The report states that few small businesses owners have confidence in their basic digital skills or that of their workforce. Some 22% stated that they believed there was a lack of basic digital skills among their employees that was holding their business back.

“Our witnesses told us of the need to improve the data skills, digital understanding and literacy of young people in the UK.

“Google said: ‘one of the most important steps we must take so that everyone can benefit from the promise of AI is to ensure that current and future workforces are sufficiently skilled and well-versed in digital skills and technologies’.”

“Baker McKenzie, a multinational law firm, told us that ‘education and training will be essential to prepare the workforce to use these emerging technologies effectively’.”

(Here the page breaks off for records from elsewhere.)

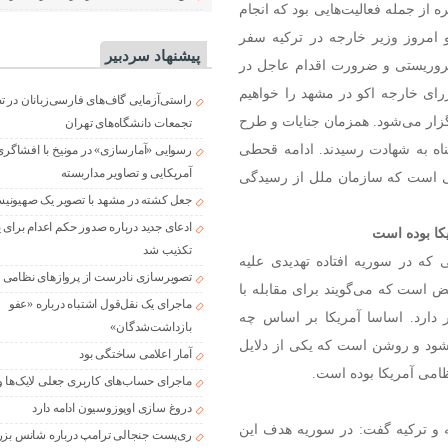
ره از جمله فعالیت‌هایی بود که انجام
امروز وزیر خارجه در ترکیه سفر
پیشنهاد سردبیر
تروریستی و ضرورت اقدام عاجل در
ای خارجه اکو در مشهد را خواهیم
راستی‌آزمایی گاف‌های فارسی‌زبانان در 
زار می‌شود. همزمان جنایات و طرح
تجمعات دانشگاه‌های تهران
بیش از ۲۰۰ نفر انسان بی گناه به شهادت رسیدند. ادامه قحطی
رسوایی «آمارسازی» در مونیخ با افشاگری
آمریکایی و تصاویر مداربسته
لی است که سازمان ملل از رسیدگی
جعل کشته در مشهد با تصویر یک صهیونی
ادعای جدید درباره صدور حکم اعدام برای
کا بوده است
تکذیب شد
ه در سوریه افتاده تهدیدی علیه
تصویرسازی نادرست از پروازهای نظامی د
قض است که می‌گویند برای مقابله با
ماجرای یک نقل‌قول اشتباه درباره «عفو
ارد. اساسا آمریکا بر اساس چه
بازداشت‌شدگان»
ود و روشن است که یکی از دلایل
آمار اعلامی ساختگی بود
می آمریکا بوده است.
ماجرای حساب‌های کاربری جعلی لایک‌ها و
دروغ سازی اوپوزوسیون ادامه دارد
 و ترکیه گفت: در سوریه هدف این
ری‌پست جنجالی ترامپ درباره شانس بزر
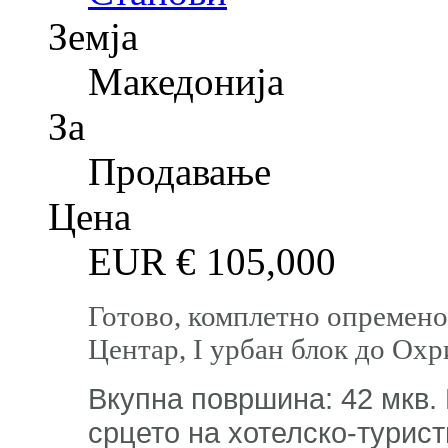
Земја
Македонија
За
Продавање
Цена
EUR €
105,000
Готово, комплетно опремено
Центар, I урбан блок до Охр
Вкупна површина: 42 мкв. 
срцето на хотелско-турист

The UK won’t be an AI leader

Chapter 9: Shaping artificial intelligence – A Vision for Britain in an AI world

It is made abundantly clear throughout the report that the UK won’t be a leader in AI, given the vast amounts of money being spent by the United States and China on the development and implementation of this new technology.

Citing figures provided by Goldman Sachs it states that in the period between 2012 and 2016, the UK invested $850 million in AI. In comparison, the US spent $28.2 billion and China spent $2.6 billion.

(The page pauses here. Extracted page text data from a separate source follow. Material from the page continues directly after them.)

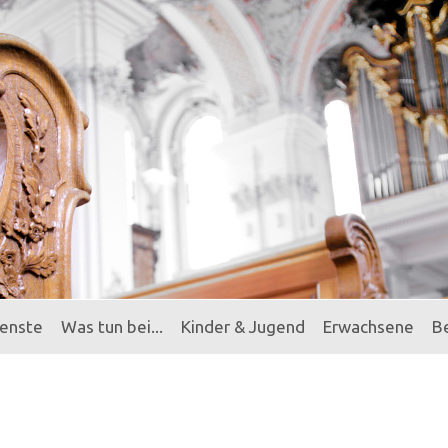
ienste
Was tun bei...
Kinder & Jugend
Erwachsene
B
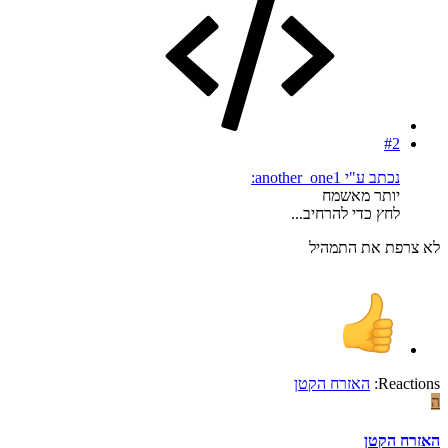
#2
נכתב ע"י another_one1:
יותר מאשמח
לחץ כדי להרחיב...
לא צרפת את התמהיל
Reactions:
האזרח הקטן
ה
האזרח הקטן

Likewise, according to evidence submitted by Microsoft, China and India each typically produce 300,000 computer science graduates annually, compared to 7,000 in the UK.

The report states that many of those involved in the study “commonly suggested that it was not plausible to expect the UK to be able to compete, at least in terms of investment, with the US and China”.

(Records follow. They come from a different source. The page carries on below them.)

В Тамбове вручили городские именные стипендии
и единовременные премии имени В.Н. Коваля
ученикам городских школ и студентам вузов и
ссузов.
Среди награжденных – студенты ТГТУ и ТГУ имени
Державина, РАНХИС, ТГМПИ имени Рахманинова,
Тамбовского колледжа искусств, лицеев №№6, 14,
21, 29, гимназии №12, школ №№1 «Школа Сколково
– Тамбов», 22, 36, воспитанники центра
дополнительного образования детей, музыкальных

An AI Code could be in the works

Chapter 9: Shaping artificial intelligence – Data Protection Impact Assessments

The report fails to offer much on the legal liability of the misuse of AI, or who is to blame when AI makes the wrong decision (an issue highlighted by the recent death of a pedestrian caused by a self-driving car).

However, it does stress the need for a clear set of “ethical principles” that companies and organisations should follow when deploying AI.

“From all we have seen, we believe this area is not lacking goodwill, but there is a lack of awareness and co-ordination, which is where Government involvement could help.”

The report suggests five starting principles to govern the development and implementation of AI:

  • Artificial intelligence should be developed for the common good and benefit of humanity
  • AI should operate on principles of intelligibility and fairness
  • AI should not be used to diminish the data rights or privacy of individuals, families or communities
  • All citizens have the right to be educated to enable them to flourish mentally, emotionally and economically alongside artificial intelligence
  • The autonomous power to hurt, destroy or deceive human beings should never be vested in artificial intelligence.

The Artificial Intelligence Committee believes that this would provide a “clear, consistent and interoperable framework” to follow.

However, it would also stress the importance of ensuring that AI is being used appropriately.

It is proposed that those that fail to adhere to the AI Code run the risk of losing their “seal of approval”, tarnishing their image as a recognised and trustworthy organisation.